Prawdziwie westernowa historia ze współczesnym zakończeniem. Dziś Barreiros, spokojne i niepozorne miasteczko, nadal pamięta wydarzenia sprzed roku. Ciężko uwierzyć, że skrywana wśród niepozornych uliczek historia wydarzyła się naprawdę. W Brazylii to jednak nie wyjątek. To nie tylko duże miasta tętnią przemocą, wielokrotnie to właśnie w małych miasteczkach znajdują schronienie ci najbardziej brutalni i zuchwali przestępcy. O ile lokalna Policja robi wszystko co w jej mocy, to jednak przestępcza rzeczywistość całego kontynentu nasiąknięta brutalną historią kolonializmu cały czas sprowadza się do jednego, ale bardzo trafnego wiersza piosenki portorykańskiej grupy Calle 13: „Na świecie więcej złodziei niż policjantów”. Tym samym w zwierciadle tej rzeczywistości wydawałoby się, że my, mieszkańcy tzw. krajów rozwiniętych tak naprawdę większych problemów nie mamy.

Barreiros nie jest wyjątkiem.
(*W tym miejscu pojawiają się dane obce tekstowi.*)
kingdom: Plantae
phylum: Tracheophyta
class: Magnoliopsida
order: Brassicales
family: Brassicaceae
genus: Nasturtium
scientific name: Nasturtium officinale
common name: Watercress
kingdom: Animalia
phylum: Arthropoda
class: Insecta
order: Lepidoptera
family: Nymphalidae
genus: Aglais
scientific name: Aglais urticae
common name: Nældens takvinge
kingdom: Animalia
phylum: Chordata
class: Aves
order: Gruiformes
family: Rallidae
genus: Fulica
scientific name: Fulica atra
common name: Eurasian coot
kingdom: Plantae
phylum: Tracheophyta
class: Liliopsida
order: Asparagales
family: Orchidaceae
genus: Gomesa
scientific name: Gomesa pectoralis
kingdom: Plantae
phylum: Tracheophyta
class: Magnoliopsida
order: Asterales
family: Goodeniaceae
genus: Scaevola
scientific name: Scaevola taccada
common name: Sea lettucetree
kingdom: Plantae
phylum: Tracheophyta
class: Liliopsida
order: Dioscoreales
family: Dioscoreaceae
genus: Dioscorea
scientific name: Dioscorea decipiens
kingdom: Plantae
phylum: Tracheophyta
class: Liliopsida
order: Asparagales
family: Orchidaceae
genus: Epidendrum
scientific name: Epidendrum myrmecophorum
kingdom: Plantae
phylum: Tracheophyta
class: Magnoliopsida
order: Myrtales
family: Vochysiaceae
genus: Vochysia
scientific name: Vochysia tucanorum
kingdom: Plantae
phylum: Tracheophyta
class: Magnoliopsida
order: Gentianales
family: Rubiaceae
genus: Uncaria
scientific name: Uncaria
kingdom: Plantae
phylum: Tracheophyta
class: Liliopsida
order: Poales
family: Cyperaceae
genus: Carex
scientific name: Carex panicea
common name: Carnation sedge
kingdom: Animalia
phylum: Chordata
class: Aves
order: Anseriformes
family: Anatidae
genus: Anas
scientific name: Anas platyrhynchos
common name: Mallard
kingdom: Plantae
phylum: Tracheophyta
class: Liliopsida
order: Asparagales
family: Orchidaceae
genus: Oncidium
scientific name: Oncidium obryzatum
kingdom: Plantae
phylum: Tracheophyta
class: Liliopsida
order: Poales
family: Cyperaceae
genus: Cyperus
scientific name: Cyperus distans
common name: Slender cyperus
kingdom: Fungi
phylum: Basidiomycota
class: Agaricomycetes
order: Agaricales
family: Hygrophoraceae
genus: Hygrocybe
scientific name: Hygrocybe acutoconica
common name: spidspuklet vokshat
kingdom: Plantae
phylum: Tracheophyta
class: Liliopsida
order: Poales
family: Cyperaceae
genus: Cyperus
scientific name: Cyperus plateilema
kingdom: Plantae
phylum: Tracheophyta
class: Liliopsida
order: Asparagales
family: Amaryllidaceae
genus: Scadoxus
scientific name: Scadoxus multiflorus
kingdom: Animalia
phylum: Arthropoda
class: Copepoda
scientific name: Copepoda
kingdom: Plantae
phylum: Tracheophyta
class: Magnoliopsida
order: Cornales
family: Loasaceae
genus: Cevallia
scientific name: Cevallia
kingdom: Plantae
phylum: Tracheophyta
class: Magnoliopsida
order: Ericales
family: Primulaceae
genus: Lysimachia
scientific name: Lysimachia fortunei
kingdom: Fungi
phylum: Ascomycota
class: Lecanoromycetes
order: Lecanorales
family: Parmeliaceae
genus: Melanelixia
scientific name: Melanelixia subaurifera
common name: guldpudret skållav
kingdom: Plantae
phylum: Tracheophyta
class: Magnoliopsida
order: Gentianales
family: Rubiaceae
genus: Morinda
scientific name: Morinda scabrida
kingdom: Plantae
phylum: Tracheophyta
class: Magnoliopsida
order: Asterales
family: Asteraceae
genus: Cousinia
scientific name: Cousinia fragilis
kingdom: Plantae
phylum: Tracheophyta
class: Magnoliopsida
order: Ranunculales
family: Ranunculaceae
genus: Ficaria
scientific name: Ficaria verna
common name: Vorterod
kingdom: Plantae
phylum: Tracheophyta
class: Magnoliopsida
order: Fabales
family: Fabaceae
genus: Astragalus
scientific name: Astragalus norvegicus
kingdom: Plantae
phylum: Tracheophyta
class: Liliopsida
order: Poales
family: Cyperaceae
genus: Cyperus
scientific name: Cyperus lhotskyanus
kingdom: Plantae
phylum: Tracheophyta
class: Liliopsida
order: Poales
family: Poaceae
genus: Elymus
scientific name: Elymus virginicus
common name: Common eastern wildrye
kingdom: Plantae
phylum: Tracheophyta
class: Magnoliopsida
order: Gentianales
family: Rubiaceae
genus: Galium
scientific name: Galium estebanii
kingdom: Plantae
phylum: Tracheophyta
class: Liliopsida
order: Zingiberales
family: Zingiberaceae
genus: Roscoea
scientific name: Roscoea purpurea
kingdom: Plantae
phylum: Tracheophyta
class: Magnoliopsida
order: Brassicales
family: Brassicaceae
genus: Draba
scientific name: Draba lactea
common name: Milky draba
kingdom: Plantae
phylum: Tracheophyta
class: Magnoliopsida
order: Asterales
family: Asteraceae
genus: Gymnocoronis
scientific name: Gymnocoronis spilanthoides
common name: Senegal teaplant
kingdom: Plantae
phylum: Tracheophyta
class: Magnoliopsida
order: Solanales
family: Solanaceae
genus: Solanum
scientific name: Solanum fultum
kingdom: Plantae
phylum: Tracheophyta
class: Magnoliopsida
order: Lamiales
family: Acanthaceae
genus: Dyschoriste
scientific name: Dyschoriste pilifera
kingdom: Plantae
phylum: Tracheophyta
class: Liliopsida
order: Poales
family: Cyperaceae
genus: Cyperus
W Brazylii jest dużo więcej podobnych miejsc, często są to turystyczne, położone na wybrzeżu miejscowości. Przestępczość koncentruje się nie tylko na rabunkach czy handlu narkotykami, często związana jest z tą legalną częścią ekonomii kraju, a chodzi tu głównie o ziemię oraz o karczowanie lasów tropikalnych pod hodowlę bydła. Ale o tym innym razem.